Mechanism | Total time (ms) |
---|---|
normal process, resolved | 0.653 |
normal process, unresolved | 1.067 |
sh -c | 3.670 |
bwrap | 2.171 |
bwrap with namespaces | 2.903 |
unshare command | 3.110 |
unshare library | 2.293 |
docker run | 248 |
podman run | 402 |
Omitting the container tests for reasons of scale, I've plotted both the total time of each mechanism, and the marginal overhead on top of the baseline process invocation time:
The benchmark code can be found on GitHub.
Conclusions
Sandboxing via Linux namespaces adds an overhead a few times the overhead of an unsandboxed process.
However it's still quite fast, so sandboxing should be used whenever possible in build systems.
In these benchmarks we used true
which should have negligible run time, but a real compiler or code generator likely dwarfs the process invocation time, sandboxed or not.

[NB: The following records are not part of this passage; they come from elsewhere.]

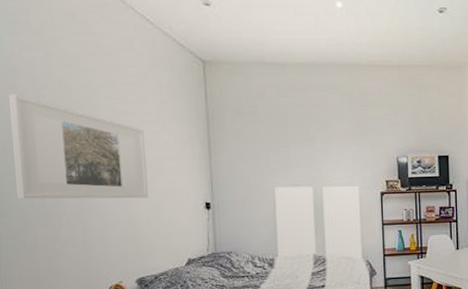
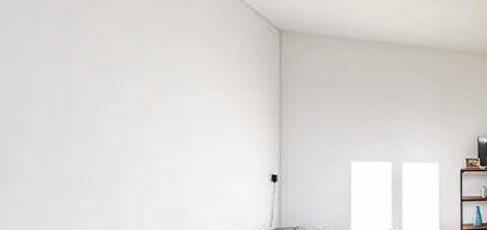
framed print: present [9,94,149,199] -> none [25,44,204,168]

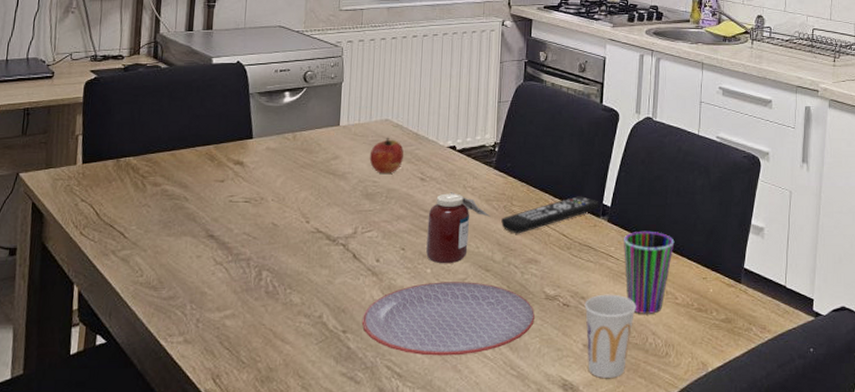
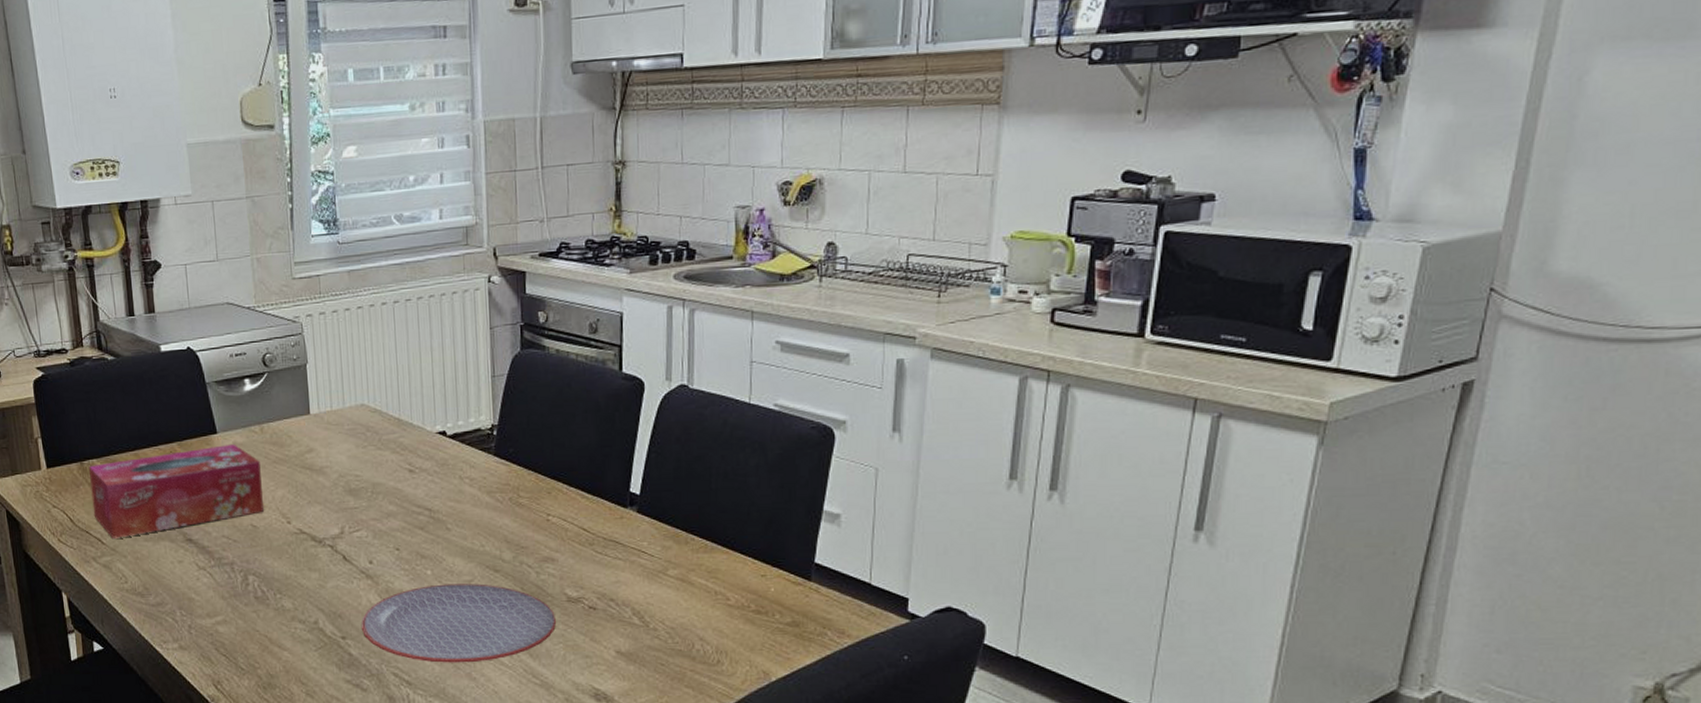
tissue box: none [120,148,289,233] -> present [89,443,264,538]
apple: present [369,137,404,173] -> none [347,424,387,466]
jar: present [426,191,491,264] -> none [422,483,495,565]
remote control: present [501,196,600,234] -> none [508,483,626,530]
cup: present [584,294,637,378] -> none [614,595,679,687]
cup: present [624,231,675,314] -> none [658,521,723,617]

It's important to remember that any process invocation is still about five orders of magnitude slower than a function call. It would be really cool to design a compiler which can use a build system to cache the compilation of individual functions, for example, but the overhead would be prohibitively expensive.
Bubblewrap
Bubblewrap looks pretty well optimized.
It's wholly superior to the unshare
command, and its namespacing overhead (relative to the filesystem-only configuration) is significantly less than the unshare
library, which avoids a whole process layer.

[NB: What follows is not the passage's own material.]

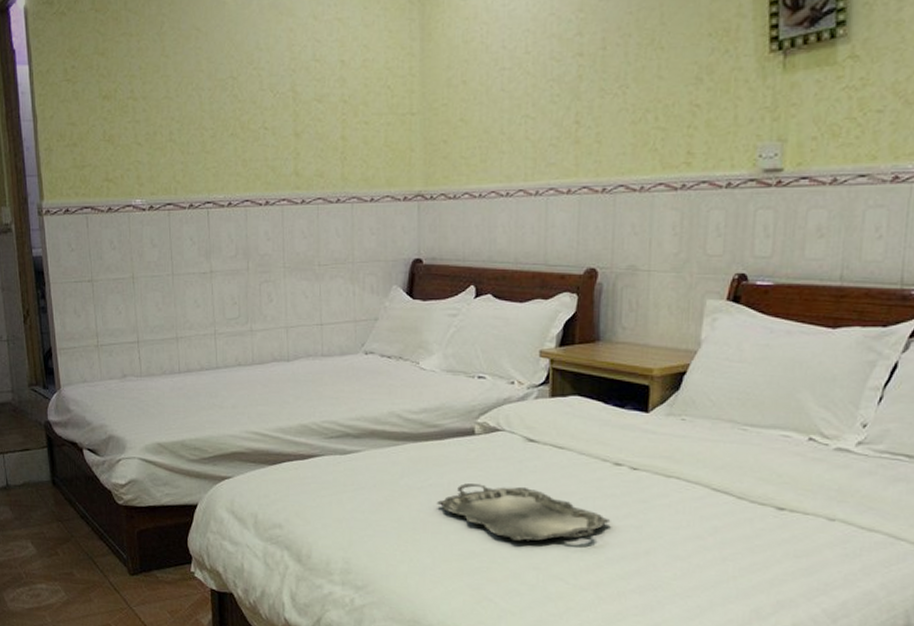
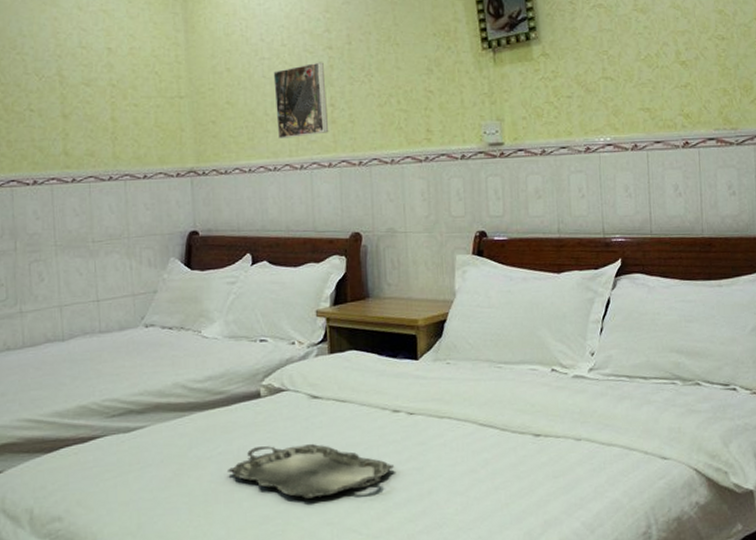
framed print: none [513,71,572,160] -> present [273,62,329,138]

This is impressive considering Bubblewrap's focus is security.
Containers
I was quite surprised that Docker and Podman had such high latency. They obviously do a lot more bookkeeping, but I thought it would be maybe an order of magnitude slower at worst. Widespread familiarity with container technology may make it seem like an attractive sandboxing mechanism for builds (and technically it checks most of the right boxes), but the overhead makes it problematic. You certainly could not use it for translation-unit level granularity, but the fact that it's in the realm of human-observable latency makes me want to rule it out even for very course granularity.
Shell
I was not surprised to find that adding a shell wrapper has an overhead significantly greater than the theoretical minimum (i.e. one extra process overhead). However the fact that it was roughly on par with the sandboxing mechanisms is a useful heuristic: if you wouldn't think twice about wrapping a command in a shell script (very common in build systems), you probably shouldn't care about sandboxing overhead.
$PATH
resolution
Resolving true
on each invocation added a very significant overhead.
I really expected filesystem caching in the kernel to take care of this after the initial run, but apparently not.
Technically this isn't enforced by Nix itself, but it's the canonical way to use it as defined by nixpkgs.
It's always bothered me that Bazel includes "correct" in its motto, when it doesn't even try to stop you from using tools from the host.
Bazel has --experimental_use_hermetic_linux_sandbox
but it's not widely used and very off the beaten path.